- GIVEN PASSAGE -
════════════════
Enter the Gungeon is a 2016 bullet hell roguelike game developed by Dodge Roll and published by Devolver Digital. Set in the firearms-themed Gungeon, gameplay follows four player characters called Gungeoneers as they traverse procedurally generated rooms to find a gun that can "kill the past". The Gungeoneers fight against bullet-shaped enemies, which are fought using both conventional and exotic weapons. Enter the Gungeon features a permadeath system, causing the Gungeoneers to lose all obtained items and start again from the first level upon death. Between playthroughs, players can travel to an area called the Breach, where they can converse with non-player characters and unlock new items randomly encountered while playing.

Development on Enter the Gungeon started in 2014, when four Mythic Entertainment employees left the company to form Dodge Roll. Lead designer Dave Crooks gained inspiration for the term "Gungeon" after listening to the soundtrack for the game Gun Godz. Dodge Roll designed and playtested each individual room of the Gungeon's levels, and used procedural generation to assemble them into a random configuration. Many of the guns were inspired by earlier games such as Mega Man and Metroid, while other mechanics were implemented to encourage players to utilize the layouts of levels.

Enter the Gungeon was released on April 5, 2016 for Linux, macOS, Playstation 4, and Windows 10, while ports for Xbox One and Nintendo Switch were released in April and December 2017. By June 2020, it had sold over three million copies. The game received positive reviews on release, with critics favorably comparing it to The Binding of Isaac and Nuclear Throne. Reviewers praised the creativity and designs of the guns, while also commentating on the game's difficulty. After launch, Dodge Roll developed and released several content updates. A platform game sequel called Exit the Gungeon was released in 2019.

Gameplay 
Enter the Gungeon is a top-down bullet hell shooter with roguelike elements. The player takes control of one of four player characters, the Marine, Convict, Hunter, or Pilot (collectively called the "Gungeoneers"), who must reach the bottom of the Gungeon to find a magical gun that can "kill the past". Although each Gungeoneer starts out with items and weapons that are unique to the character, they can all shoot guns, knock over tables to provide cover, and dodge attacks by performing a "dodge roll" that allows them to be temporarily incapable of losing health. The player also has a limited number of "Blanks" which can be used to delete all enemy projectiles in a room. Combat is heavily reliant upon memorizing patterns of enemy behavior, and using both cover and dodge rolls to avoid bullets.
════════════════
- AVAILABLE DATA -
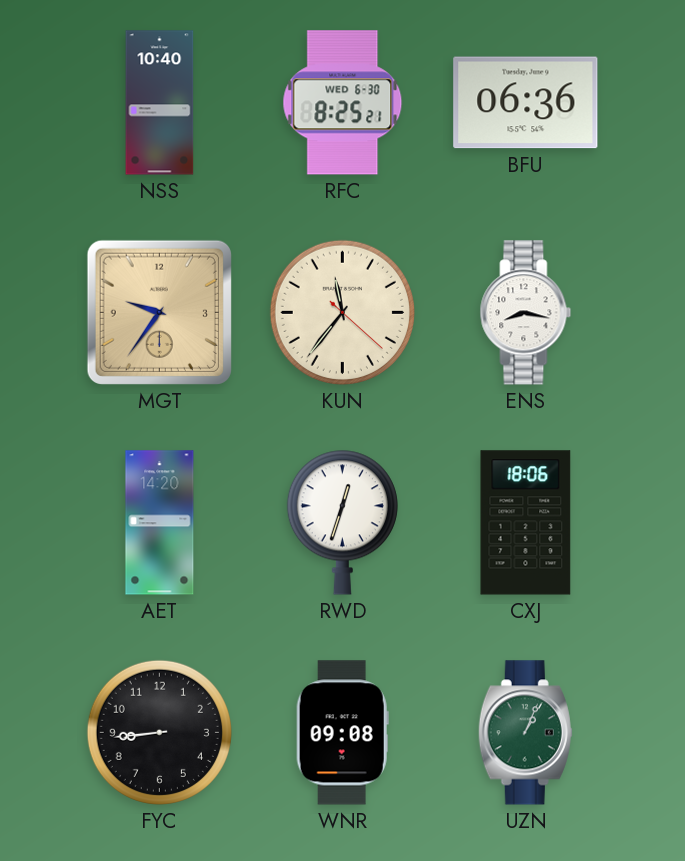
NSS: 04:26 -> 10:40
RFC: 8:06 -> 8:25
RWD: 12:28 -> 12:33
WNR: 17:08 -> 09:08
════════════════
- COMPLETE THE FOLLOWING -
• A. Answer these questions using the Enter the Gungeon article, one answer to a line:
(i) Which company published the game?
(ii) The soundtrack of which game inspired the term "Gungeon"?
(iii) How many copies had the game sold by June 2020?
• B. Reproduce word for word the part of the Enter the Gungeon article starting with "Enter the Gungeon was" and going on through "released in 2019.".

- LIST OF SOLUTIONS -
• A.
(i) Devolver Digital
(ii) Gun Godz
(iii) Over three million

• B.
Enter the Gungeon was released on April 5, 2016 for Linux, macOS, Playstation 4, and Windows 10, while ports for Xbox One and Nintendo Switch were released in April and December 2017. By June 2020, it had sold over three million copies. The game received positive reviews on release, with critics favorably comparing it to The Binding of Isaac and Nuclear Throne. Reviewers praised the creativity and designs of the guns, while also commentating on the game's difficulty. After launch, Dodge Roll developed and released several content updates. A platform game sequel called Exit the Gungeon was released in 2019.